Presidential elections – particularly when an incumbent wins a second term — typically provide companies and organizations one thing they crave as they assess future investment and hiring plans: A respite from political uncertainty.
Yet 2012 is not your typical year. While the re-election of Barack Obama likely rules out any radical departure from policies of the last four years, adding complexity to assessing the post-election landscape for job growth and hiring is the very ominous “fiscal cliff.”
Economists warn that fiscal cliff — the blend of tax hikes and spending cuts set to go into effect in January — could slow growth, dampen hiring, and even push the economy back into recession if lawmakers do not hammer out a compromise. The fiscal cliff complicates any analysis of how a second Obama term will likely impact job growth and hiring moving forward. Some companies have already reported they are cutting back on spending and delaying hiring until there is more clarity.
The fiscal cliff is term used to describe the dilemma the U.S. government faces at the end of 2012, when the terms of the Budget Control Act of 2011 are scheduled to go into effect. Among the changes set to go into effect at midnight on December 31, 2012 if lawmakers don’t act:
- Discontinuation of last year’s temporary payroll tax cuts (resulting in a 2% tax increase for workers).

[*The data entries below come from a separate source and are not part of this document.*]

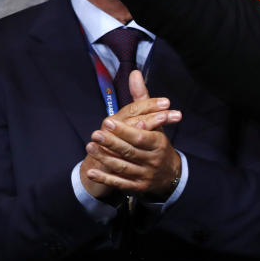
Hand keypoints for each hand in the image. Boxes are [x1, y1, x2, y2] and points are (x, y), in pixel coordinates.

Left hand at [79, 71, 181, 198]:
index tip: (108, 122)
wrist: (169, 175)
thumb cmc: (158, 143)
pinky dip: (104, 177)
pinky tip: (91, 171)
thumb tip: (134, 73)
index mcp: (159, 143)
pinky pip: (119, 182)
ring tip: (90, 147)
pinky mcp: (137, 187)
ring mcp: (145, 175)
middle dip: (112, 143)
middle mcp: (153, 160)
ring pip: (123, 166)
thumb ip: (143, 98)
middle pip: (130, 151)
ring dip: (105, 158)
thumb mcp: (156, 121)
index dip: (124, 131)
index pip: (141, 136)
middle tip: (95, 134)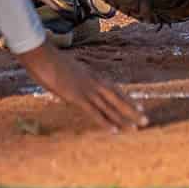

- The end of certain tax breaks for businesses, as well as tax cuts from 2001-2003, and the beginning of taxes related to President Obama’s health care law.
Meanwhile, the spending cuts agreed upon as part of the debt ceiling deal of 2011 could lead to cuts in as many as 1,000 government programs, including defense and Medicare, which are in line for ”deep, automatic cuts.”
Aside from the fiscal cliff issue, assessments of future hiring trends often fall along partisan lines with Republicans arguing that Obama’s policies have deterred meaningful job growth, and Democrats citing a continuation of progress made since the Bush years.
Just prior to the election, the unemployment rate for October was at 7.9% with employers added 171,000 jobs. Hiring also was stronger in August and September than first thought. Yet a separate Labor Department report said job openings dropped by 100,000 in September to 3.56 million, lowest in five months.
From a policy standpoint, Obama was measured during the campaign when it came to projecting job growth during a second term. Obama pledged that, under his policies, the economy will create 1 million manufacturing jobs over the next four years. And he vowed to create 600,000 energy related jobs, with a particular focus on green energy.
At this point there has been little talk of a large-scale government program focused on job creation, as Obama’s $447 billion American Jobs Act, proposed in September 2011, failed to gain any traction.
Yet, an Obama victory likely bodes well for certain industries Nick Raich, Director of Research for Key Private Bank, was featured in a recent video about how the presidential election could affect investment portfolios. Raich said an Obama win favors the hospital, pharmaceutical and biotechnology sectors.
Indeed, hospital stocks responded favorably in the wake of the Obama victory, which all but assures preservation of the 2010 health care reform law that is projected to expand health insurance coverage. Hospitals are expected to see more patients and more of those patients’ bills will be covered by insurance.
According to MarketWatch, the high-tech sector could also benefit from the Obama win, and, despite widespread opposition from Big Oil during the campaign, some experts speculate the oil and natural gas industries could benefit based on Obama’s promise to expand demand for natural gas applications in the auto industry, and create new power plants to raise domestic oil and gas output.
Some analysts say clarity about who will be leading the country for four more years and historical trends that often show stronger economic growth during a president’s second term, could lead to an improved economy and accelerated hiring.
In an article titled “Obama Win Effect: Cash-Rich Companies Will Lead Economic Boom,” author Bachar Samawi argues that stage is set for an upcoming U.S. economic boom driven by companies including Berkshire Hathaway, Apple, Microsoft, Cisco and Google.
Samawi, who has 25-years international experience in energy, finance, trading and investment management, points to several emerging incentives for companies to hire and invest. Among those factors: Conditions conducive to companies finally deploying cash to invest in hiring and infrastructure; a push toward innovation; and consumers ability to more readily access credit.
“The recent win by Obama for a second presidential term will likely result in a further boost to the average GDP growth rate during the next 4 years,” Samawi in the article published on Seeking Alpha, a Web site focused on stock and investing news.
Whether that actually occurs, depends on a range of unknowns, including, most immediately, if the U.S. will tumble over the fiscal cliff or if lawmakers find a more accommodating path to ease the descent. For his part, Obama made it clear during his election night victory speech that he is tying his legacy to his plans for economic growth over the next four years.
“Tonight you voted for action, not politics as usual,” he told the crowd. “You elected us to focus on your jobs, not ours.”